What kind of med student has the spare time and energy to pitch Mary Kay cosmetics to instructors during her third-year surgery rotation—and succeed at it? “You would see me in general surgery—all the surgeons were buying baskets for their wives,” says Dreama Sloan-Kelly, M02. “They would tell me, ‘Dreama, you’ve got skills other than medicine.’ ”
The M.D. on Dreama Sloan-Kelly’s business card gave her instant credibility. Photo: Steve Marsel
You can blame Texas, if you like. That’s where Sloan-Kelly spent her childhood, accompanying her ex-Air Force dad as he moved from managing one construction project to the next at sites across the Lone Star State. “I was always with him,” she recalls happily. “I was his partner in crime.” Her whole family had an entrepreneurial spirit and a knack for reinvention. Sloan-Kelly was serving beer at rock concerts and in sports arenas around her hometown of Dallas when she was 12 years old.
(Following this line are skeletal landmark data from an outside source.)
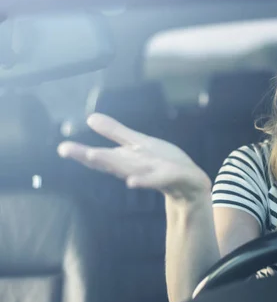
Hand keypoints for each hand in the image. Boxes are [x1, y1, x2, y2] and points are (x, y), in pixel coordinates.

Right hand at [57, 113, 211, 203]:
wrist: (191, 183)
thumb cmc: (162, 162)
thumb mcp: (139, 143)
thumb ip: (116, 133)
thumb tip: (90, 118)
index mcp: (127, 159)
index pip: (103, 155)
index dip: (82, 152)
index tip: (61, 147)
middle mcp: (136, 168)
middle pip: (112, 162)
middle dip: (90, 156)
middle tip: (66, 150)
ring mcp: (153, 174)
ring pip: (131, 169)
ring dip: (113, 164)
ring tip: (94, 156)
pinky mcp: (172, 177)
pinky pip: (158, 179)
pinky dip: (145, 181)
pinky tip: (131, 182)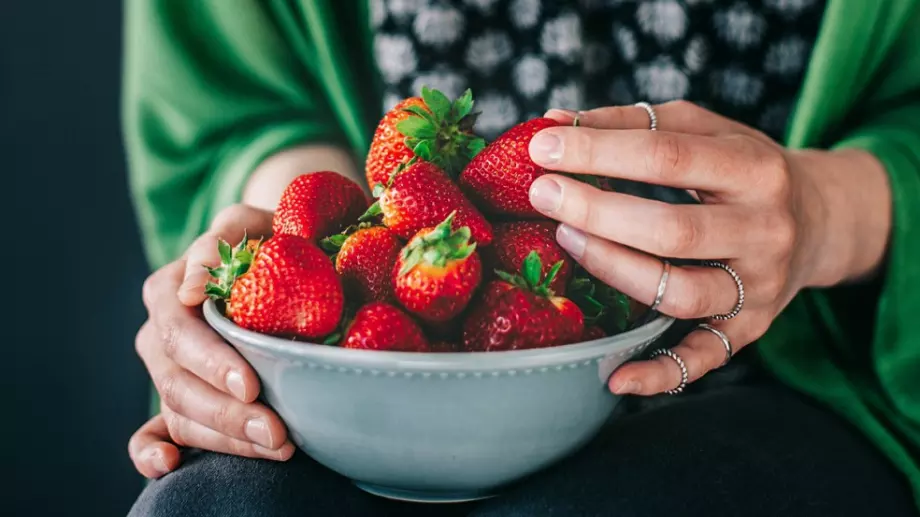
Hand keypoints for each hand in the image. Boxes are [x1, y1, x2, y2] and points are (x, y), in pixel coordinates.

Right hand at [130, 204, 294, 477]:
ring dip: (225, 437)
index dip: (213, 362)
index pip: (181, 333)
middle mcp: (160, 332)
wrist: (274, 254)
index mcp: (171, 290)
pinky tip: (169, 465)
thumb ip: (227, 234)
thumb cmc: (269, 238)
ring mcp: (165, 369)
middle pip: (181, 383)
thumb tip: (194, 279)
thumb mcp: (252, 222)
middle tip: (276, 432)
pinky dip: (152, 452)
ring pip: (181, 412)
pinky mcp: (176, 397)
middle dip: (228, 413)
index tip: (250, 386)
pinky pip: (153, 432)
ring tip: (275, 448)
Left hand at [527, 102, 888, 395]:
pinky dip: (660, 374)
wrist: (819, 219)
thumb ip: (631, 124)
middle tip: (542, 193)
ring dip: (615, 270)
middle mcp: (764, 230)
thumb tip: (553, 124)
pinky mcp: (750, 329)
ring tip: (565, 239)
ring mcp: (759, 287)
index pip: (667, 156)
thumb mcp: (702, 129)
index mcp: (755, 168)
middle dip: (597, 211)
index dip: (600, 151)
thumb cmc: (741, 168)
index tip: (543, 146)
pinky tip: (613, 376)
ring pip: (681, 294)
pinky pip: (705, 359)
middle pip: (672, 230)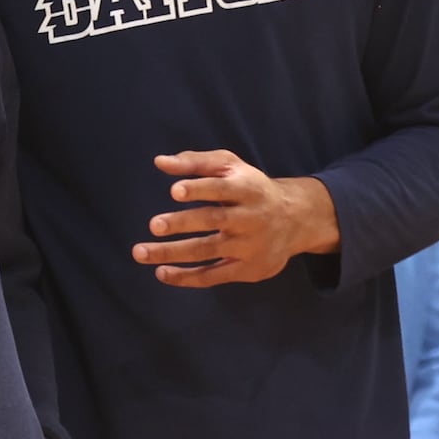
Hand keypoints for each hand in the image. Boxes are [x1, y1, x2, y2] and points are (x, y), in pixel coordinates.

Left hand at [131, 150, 339, 287]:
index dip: (198, 189)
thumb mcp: (230, 166)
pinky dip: (187, 277)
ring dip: (173, 253)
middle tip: (154, 225)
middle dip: (182, 223)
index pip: (221, 188)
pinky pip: (214, 276)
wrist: (297, 219)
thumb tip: (159, 162)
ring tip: (141, 252)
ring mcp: (250, 246)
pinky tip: (161, 273)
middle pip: (214, 221)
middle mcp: (251, 218)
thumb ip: (196, 162)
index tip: (174, 191)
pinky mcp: (248, 269)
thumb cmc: (251, 188)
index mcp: (247, 188)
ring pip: (208, 250)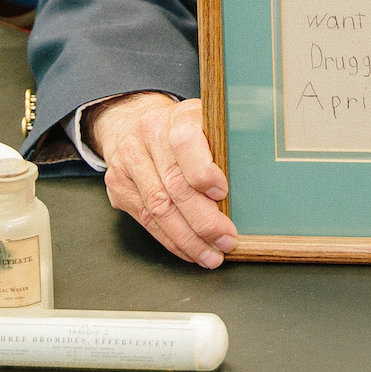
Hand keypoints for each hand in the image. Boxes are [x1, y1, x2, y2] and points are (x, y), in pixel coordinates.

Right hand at [83, 92, 237, 268]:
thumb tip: (253, 188)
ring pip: (158, 208)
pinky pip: (146, 220)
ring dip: (188, 239)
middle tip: (226, 240)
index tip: (222, 193)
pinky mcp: (117, 184)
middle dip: (203, 221)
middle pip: (174, 185)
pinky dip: (171, 240)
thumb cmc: (185, 131)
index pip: (185, 142)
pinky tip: (189, 250)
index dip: (203, 172)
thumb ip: (224, 148)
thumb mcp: (209, 126)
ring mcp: (129, 159)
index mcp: (178, 116)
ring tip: (210, 254)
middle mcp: (149, 134)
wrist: (135, 123)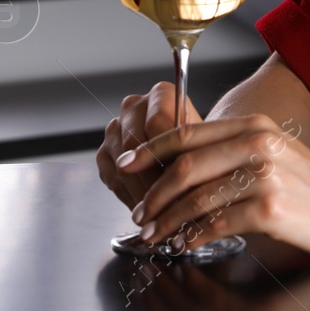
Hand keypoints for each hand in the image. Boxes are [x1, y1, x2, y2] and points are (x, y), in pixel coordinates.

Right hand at [96, 81, 201, 209]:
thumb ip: (194, 158)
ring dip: (142, 195)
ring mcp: (115, 129)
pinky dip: (130, 198)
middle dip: (154, 182)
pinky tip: (147, 210)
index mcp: (161, 95)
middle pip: (135, 145)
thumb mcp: (205, 147)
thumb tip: (188, 188)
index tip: (180, 186)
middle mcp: (134, 106)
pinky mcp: (104, 153)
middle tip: (169, 207)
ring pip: (122, 166)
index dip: (168, 158)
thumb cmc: (200, 148)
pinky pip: (112, 179)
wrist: (187, 152)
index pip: (157, 124)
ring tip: (161, 216)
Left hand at [118, 113, 309, 260]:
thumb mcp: (276, 154)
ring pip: (195, 197)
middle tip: (140, 212)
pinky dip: (193, 236)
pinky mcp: (269, 209)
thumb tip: (184, 169)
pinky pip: (215, 223)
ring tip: (155, 233)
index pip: (187, 133)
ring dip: (167, 220)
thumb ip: (234, 154)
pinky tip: (185, 243)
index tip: (128, 165)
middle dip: (153, 192)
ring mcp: (264, 175)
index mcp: (254, 126)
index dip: (150, 150)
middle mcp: (257, 144)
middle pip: (184, 165)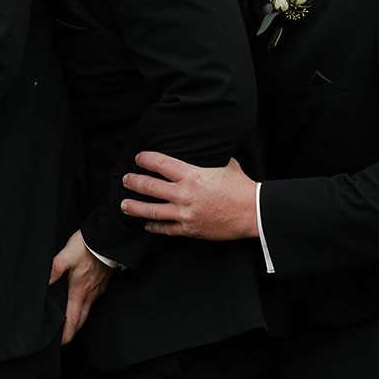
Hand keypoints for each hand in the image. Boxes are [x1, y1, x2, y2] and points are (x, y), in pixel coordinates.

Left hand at [48, 229, 111, 343]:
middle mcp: (90, 294)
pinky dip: (85, 306)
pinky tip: (80, 301)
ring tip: (69, 323)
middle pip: (81, 320)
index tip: (59, 344)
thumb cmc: (88, 246)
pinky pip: (93, 300)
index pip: (73, 321)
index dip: (66, 335)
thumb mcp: (66, 255)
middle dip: (72, 332)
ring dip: (78, 320)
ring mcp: (98, 290)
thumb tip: (43, 282)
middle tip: (62, 339)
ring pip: (87, 311)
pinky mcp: (102, 283)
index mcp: (80, 291)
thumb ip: (54, 269)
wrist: (109, 239)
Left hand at [121, 153, 257, 240]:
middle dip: (132, 182)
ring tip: (124, 204)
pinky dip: (154, 226)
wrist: (254, 213)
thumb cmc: (241, 187)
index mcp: (191, 174)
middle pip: (148, 186)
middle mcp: (184, 194)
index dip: (144, 159)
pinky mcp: (190, 229)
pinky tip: (146, 225)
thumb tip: (206, 148)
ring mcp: (185, 213)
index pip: (158, 163)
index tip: (138, 158)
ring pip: (151, 210)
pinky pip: (166, 229)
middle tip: (125, 179)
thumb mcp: (225, 164)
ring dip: (134, 206)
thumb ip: (209, 158)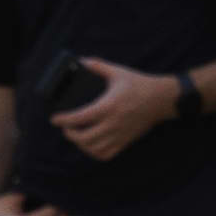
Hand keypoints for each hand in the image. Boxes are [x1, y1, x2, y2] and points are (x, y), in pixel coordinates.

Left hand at [52, 57, 186, 165]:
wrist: (161, 99)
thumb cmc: (139, 84)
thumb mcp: (118, 71)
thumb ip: (98, 66)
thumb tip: (81, 61)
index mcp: (109, 105)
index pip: (81, 117)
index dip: (65, 120)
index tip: (54, 119)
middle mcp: (113, 123)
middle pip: (85, 138)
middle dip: (70, 135)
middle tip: (64, 128)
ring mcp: (120, 135)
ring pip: (95, 149)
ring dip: (81, 145)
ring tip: (75, 136)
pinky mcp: (125, 141)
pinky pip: (107, 154)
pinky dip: (95, 153)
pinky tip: (90, 145)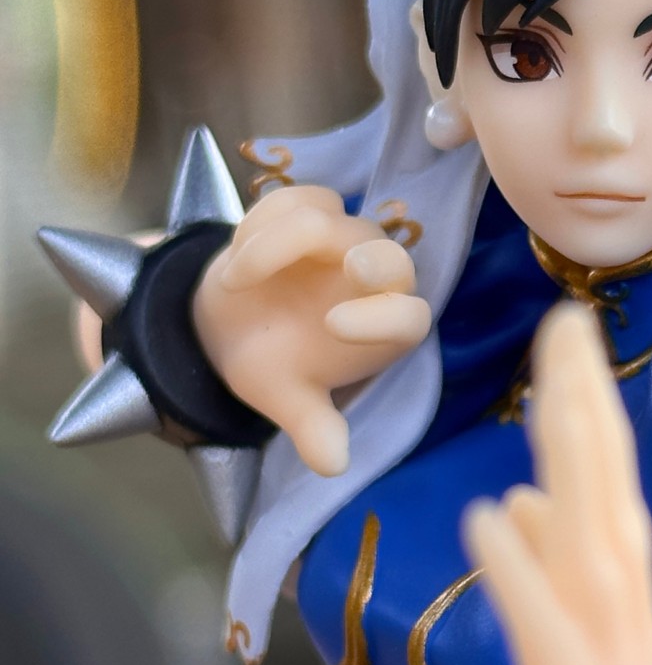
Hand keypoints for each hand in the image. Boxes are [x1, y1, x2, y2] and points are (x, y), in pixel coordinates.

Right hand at [192, 186, 430, 475]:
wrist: (228, 324)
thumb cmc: (274, 362)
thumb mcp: (287, 398)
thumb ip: (314, 426)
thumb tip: (332, 465)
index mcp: (384, 329)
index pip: (410, 318)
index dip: (384, 319)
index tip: (335, 328)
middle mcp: (375, 280)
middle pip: (392, 258)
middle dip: (376, 259)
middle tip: (350, 264)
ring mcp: (345, 238)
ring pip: (331, 221)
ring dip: (281, 243)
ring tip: (236, 279)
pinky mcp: (312, 209)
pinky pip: (297, 199)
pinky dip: (264, 219)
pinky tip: (237, 250)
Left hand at [464, 304, 651, 664]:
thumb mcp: (571, 615)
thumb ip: (548, 554)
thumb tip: (518, 496)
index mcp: (616, 554)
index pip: (600, 455)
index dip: (582, 387)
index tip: (566, 322)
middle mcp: (616, 573)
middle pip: (600, 467)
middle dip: (581, 389)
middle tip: (566, 318)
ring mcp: (598, 620)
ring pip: (583, 517)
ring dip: (568, 449)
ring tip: (550, 381)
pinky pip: (537, 608)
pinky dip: (514, 562)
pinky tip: (493, 515)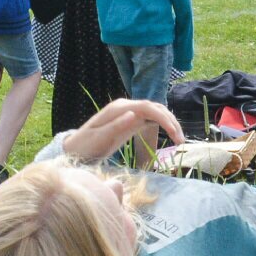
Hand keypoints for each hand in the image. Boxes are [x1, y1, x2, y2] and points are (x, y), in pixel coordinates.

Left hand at [63, 99, 184, 161]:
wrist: (75, 149)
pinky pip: (150, 119)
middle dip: (171, 121)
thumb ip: (117, 126)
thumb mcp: (99, 138)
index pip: (148, 107)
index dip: (164, 118)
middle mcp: (127, 106)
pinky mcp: (131, 121)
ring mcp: (129, 113)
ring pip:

It wasn’t until she reached Wellesley College that her hyperkinetic intellectual style posed a problem. There, she had trouble settling down long enough to master a foreign language. A professor told her simply, “I think you have a problem.” Even now, Sloan-Kelly sounds vague about the nature of her disability. “I can analyze anything. I love puzzles,” she says, “but I couldn’t do a foreign language.”
Medical school tightened the screws. Sloan-Kelly describes it as “a time of utter confusion, misery and growth.” She got married. She got pregnant—twice—and left school each time, taking six years to earn her degree. Then there was her robust extracurricular life. She sold Mary Kay cosmetics her third year. By fourth year, she had begun teaching massage therapy in the evenings at a Cambridge school. And all through her medical training, she pursued a keen interest in medical billing procedures. “The doctors used to tell me, ‘Dreama, this is not normal,’ ” she admits.
Her first real job, as director of the medical assistant program at a technical school called the Career Education Institute in Somerville, Mass., tapped this side of her. At CEI, she was teaching students—many of them from disadvantaged backgrounds—how to handle coding and billing procedures in doctors’ offices. With typical zeal, which included leading her charges in rapid-fire chants of “I think I can, I think I can,” she made a success of it, and them. The program began with 10 students; by the time Sloan-Kelly left a few years later, 700 were enrolled.
After CEI, she spent two years handling sales for a Boston entrepreneur who ran his own medical billing-and-coding support business. Sloan-Kelly broke new ground for the business, setting up accounts in the U.S., Canada, Barbados and elsewhere. “It was awesome; I was doing a million things,” she says, “but once I learned the business, I bounced out.” On the side, she had begun cold-calling 100 prospective clients a day to build her own emergent coding-and-billing enterprise, Kelly, Sloan and Associates.
Kelly, Sloan has been her life for the past four or five years. Operating out of a small office in a former mill building in Shirley, Mass., with her MIT-educated husband, Horace, as partner, the company sells coding-billing seminars—where she hits the stage wearing “a low-cut dress, high heels and all kinds of bling”—as well as coding-billing guidebooks she has written tailored to individual specialties and software programs that provide computer “audits” for medical practices.
“No part of this is intuitive,” warns the boss. “Unless you know the reasons why you have been denied reimbursement, you will die on the vine.” Right now, the business is growing at a pace of 20 or 30 percent annually.
Boston lawyer Robert Blaisdell found Sloan-Kelly’s help decisive in a case where he was defending a physician who had been caught in a random audit by Medicare. “She was fantastic—she made a huge difference,” he says. The M.D. on Sloan-Kelly’s business card gave her instant credibility. “She knows the coding inside out, all the nuances of it, and was able to explain things to Medicare by talking on their level. I was there, and I could see the impression this made” on the auditors, Blaisdell relates.
In a way, all the chickens have come home to roost, from her days as a beer-jerk teen to restless medical student with blush and lipstick for sale. As Sloan-Kelly told her mom recently, “Every ounce of my life makes sense now.”
This story first appeared in the Fall 2009 Tufts Medicine magazine.